Somehow I turned two double plays. The first one happened when the shortstop freaked and threw the ball to me overhand from four feet away, instead of covering second base and throwing to first himself. I caught the ball with my mouth. The shock must’ve awoken some latent baseball talent in me. I scooped the ball from the dirt, hit the bag and chucked the ball over to first. Two outs, easy as spitting sunflower seeds or snapping a wad of Big League Chew. The glow I felt. The next one was a line drive I butterfly netted out of the air on a prayer. The runner on first was already halfway to second and I arced the ball over his head into the basket of the first baseman’s glove. Ah. Glory.
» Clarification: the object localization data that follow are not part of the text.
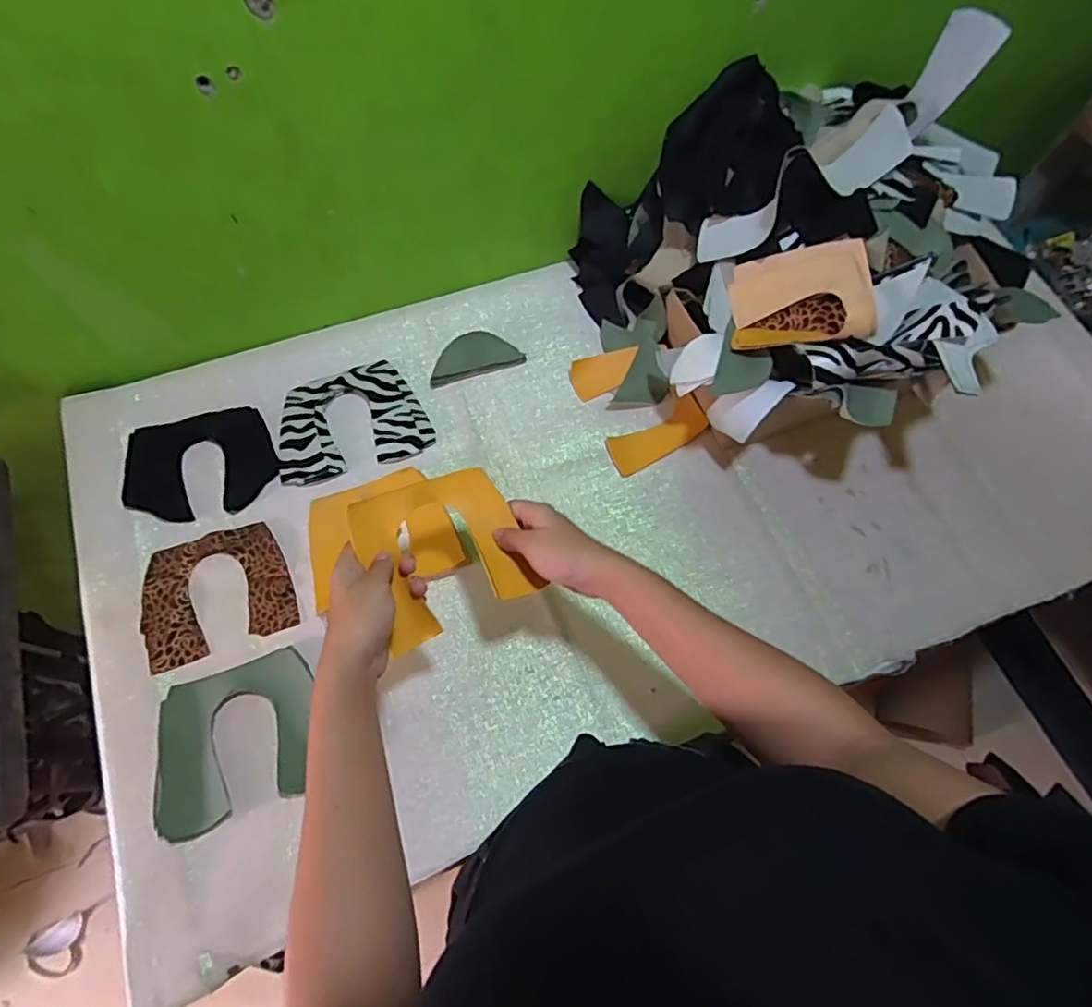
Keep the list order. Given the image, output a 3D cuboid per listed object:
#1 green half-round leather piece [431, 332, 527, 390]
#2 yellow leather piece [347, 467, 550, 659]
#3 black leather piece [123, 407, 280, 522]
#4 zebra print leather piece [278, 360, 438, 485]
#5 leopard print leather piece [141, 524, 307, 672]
[{"bbox_3d":[-0.088,-0.177,0.717,0.111,0.013,0.051,-19,70,-10],"label":"green half-round leather piece"},{"bbox_3d":[-0.085,0.039,0.498,0.125,0.045,0.119,-23,71,-11],"label":"yellow leather piece"},{"bbox_3d":[-0.373,-0.044,0.650,0.151,0.010,0.120,-12,69,-7],"label":"black leather piece"},{"bbox_3d":[-0.222,-0.091,0.677,0.164,0.010,0.126,-21,71,-11],"label":"zebra print leather piece"},{"bbox_3d":[-0.331,0.088,0.602,0.137,0.007,0.120,-19,72,-14],"label":"leopard print leather piece"}]

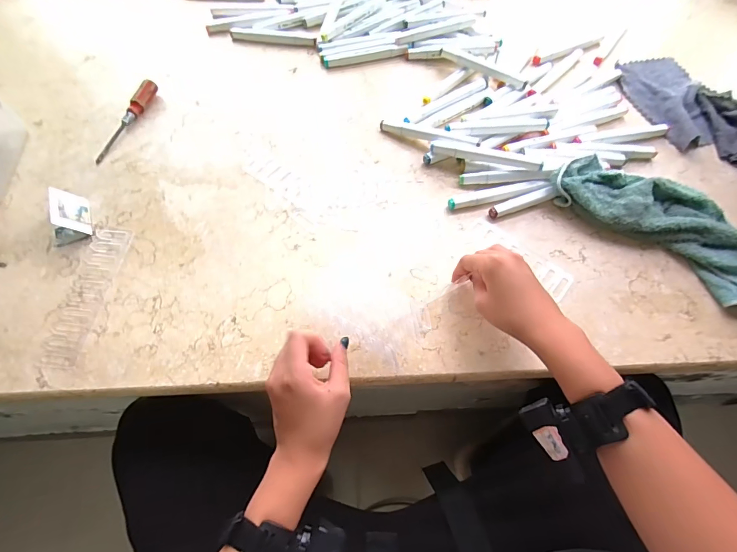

 And then I hit a homerun. I didn’t even swing hard. Just lolled my bat around and off the ball went. It soared high into the humid air of the afternoon. I started my trot. So happy. It lifted and lifted. I rounded first, running quick. It had been so easy, so natural. Such a thrill. And then the ball began to fall. And the center fielder drifted back. Leaned against the chain link, and hauled in the ball. I stopped. Disappointed, I turned back and jogged to the dugout.

I didn’t last much longer in little league. I think I puttered out around 8th grade. Devoted myself to the long pitch, the bouncing rubber ball. In ’94, Will started playing for the Rangers. I caught a couple games on ESPN, watched for the thrill, the looping swing, but didn’t see it. It was like that magic was tied to the swirling winds at Candlestick, the company of Kevin and Matt Williams, the crunching, shifting, danger-making dirt near the San Andreas.

Later yet, I saw Will on TV again. He was in a duck blind, a duck call whistle hanging out of his mouth. He was clad in camo and talking low. I don’t remember what he said. Probably something about patience. He was holding a gun, looked all that was comfort and ease.

That Fleer rookie card of his, the 1987 Fleer, it’s still worth 25 bucks. I looked it up on the internet. I think I still have it. I think it’s at my ma’s house down south. Still in its plastic house, safe from dust, the elements. I’ll have to look for it next time I visit. Tell her how I was scared to ask her to buy me a cup. Laugh about it. Drink some coffee and give her a hug. Ask her if she remembers Will the Thrill. I know she will. That she’ll remember the frumpy white guy who used to smack the homers for the Gigantes.